In the previous two articles, you learned about Retrieval-Augmented Generation and vector databases — how your AI agents look up information on demand and how that information is stored in a format that enables intelligent, meaning-based search. But there’s a critical step in this process that we’ve only touched on briefly until now: the conversion of raw data — your text documents, images, audio files, and other content — into the numerical vectors that the database stores and searches through.
This conversion process is called embedding, and it’s the mechanism that makes everything else in the RAG and vector database pipeline possible. Without embeddings, your text would just be text, your images would just be pixels, and your vector database would have nothing to work with. Embeddings are the translation layer that converts human-readable content into the mathematical language that AI systems operate in.
The good news is that you don’t need to become a mathematician or a machine learning researcher to work effectively with embeddings. What you do need is a solid conceptual understanding of what they are, why they matter, the different types that exist, and how to choose the right one for your use case. That’s exactly what this article will give you.
What Are Vector Embeddings?
At their core, vector embeddings are numerical representations of complex data. They take something that humans understand naturally — a word, a sentence, a photograph, a sound — and convert it into a list of numbers that captures the essential meaning, characteristics, and relationships of that data in a form that computers can process, compare, and reason about.
To understand why this matters, consider how differently humans and computers perceive information. When you read the word “ocean,” your mind instantly conjures a rich web of associations — water, waves, beaches, salt, depth, blue, marine life, vastness. You understand not just what the word means in isolation, but how it relates to thousands of other concepts. Computers, on the other hand, see the word “ocean” as nothing more than a sequence of five characters: o-c-e-a-n. In that raw form, the computer has no understanding of what the word means, what it relates to, or how it differs from “oven” (which shares four of the same five letters but means something entirely different).
Embeddings bridge this gap. When the word “ocean” is processed through an embedding model, the output is a list of numbers — perhaps hundreds or thousands of them — that encode the meaning, context, and relationships of that word. In this numerical space, “ocean” would be positioned very close to “sea,” “waves,” and “marine,” moderately close to “lake” and “river,” and far from “desert” or “automobile.” The numbers capture the semantic reality of the word, not just its spelling.
This same principle extends to entire sentences, paragraphs, documents, images, audio clips, and virtually any other type of data. The embedding process takes complex, nuanced content and produces a compact numerical fingerprint that preserves what matters most: meaning and relationships. And once your data exists in this numerical form, a vector database can store it, compare it, and search through it with extraordinary speed and accuracy.

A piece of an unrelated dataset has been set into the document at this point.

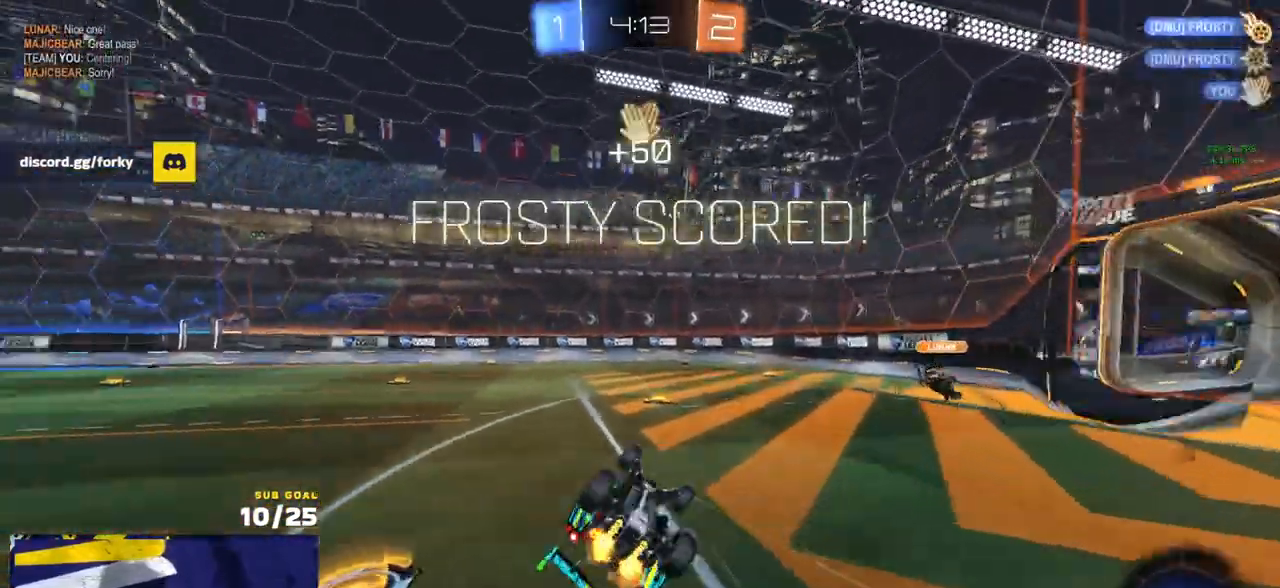
{"buttons": ["X", "L1"], "left_stick": "up-left", "right_stick": "center", "events": [[233, "right_stick", "center"], [317, "R2", "up"], [467, "X", "down"]]}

Why Embeddings Are Essential
You might wonder why we can’t just skip this step and search through raw data directly. The answer comes down to what AI systems need in order to perform intelligent operations like similarity matching, semantic search, and contextual understanding.
Traditional search methods work by matching exact words or patterns. If you search your email for “budget meeting,” you’ll find every email that contains those specific words — but you’ll miss the one that says “financial planning session” or “Q3 spending review,” even though they’re about the same thing. You’ll also miss the email with a typo that reads “buget meeting.” Exact matching is fast and straightforward, but it’s blind to meaning. It can only find what you’ve already described in the exact right words.

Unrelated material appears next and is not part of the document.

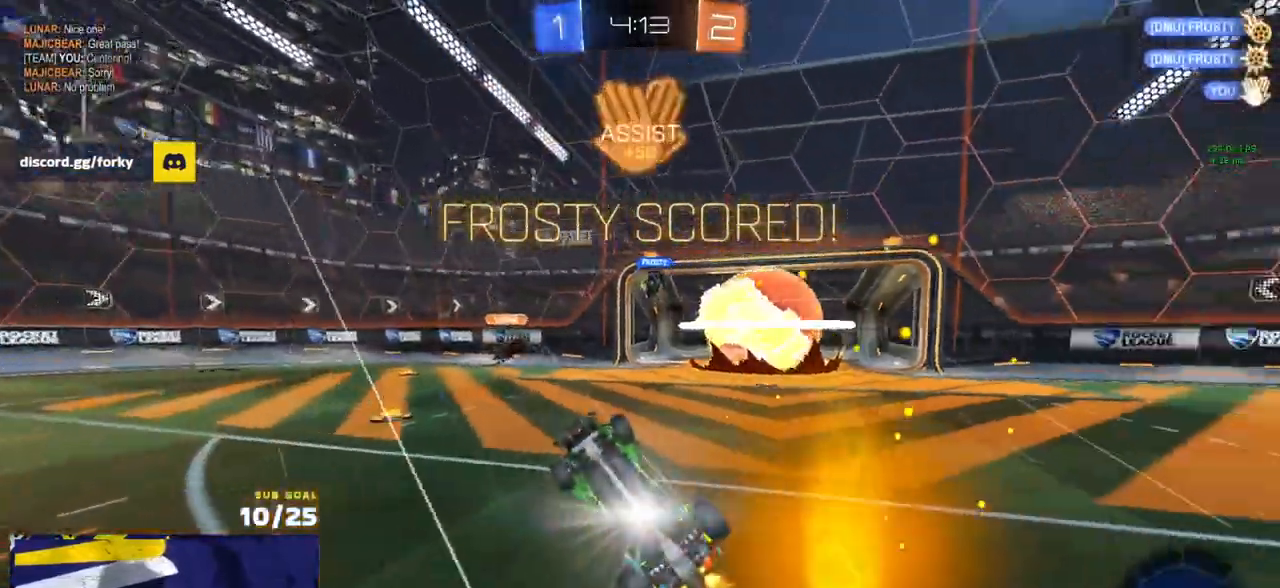
{"buttons": ["X"], "left_stick": "up-left", "right_stick": "center"}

Embeddings solve this by operating at the level of concepts rather than characters. When your content is embedded, the AI doesn’t need to find the exact words — it finds the right meaning. A search for information about “budget meetings” would also surface content about “financial planning sessions” and “quarterly spending discussions” because all of these phrases produce vectors that cluster together in the same region of the numerical space. They mean similar things, so their embeddings are similar, regardless of the specific words used.
This capability is what makes RAG work so effectively. When your AI agent receives a question and needs to find relevant information in a vector database, the question is embedded into a vector, and then the database finds stored content whose vectors are closest to the question’s vector. The better the embeddings, the more accurately this matching works — which is why understanding embeddings is so important for anyone building AI-powered systems.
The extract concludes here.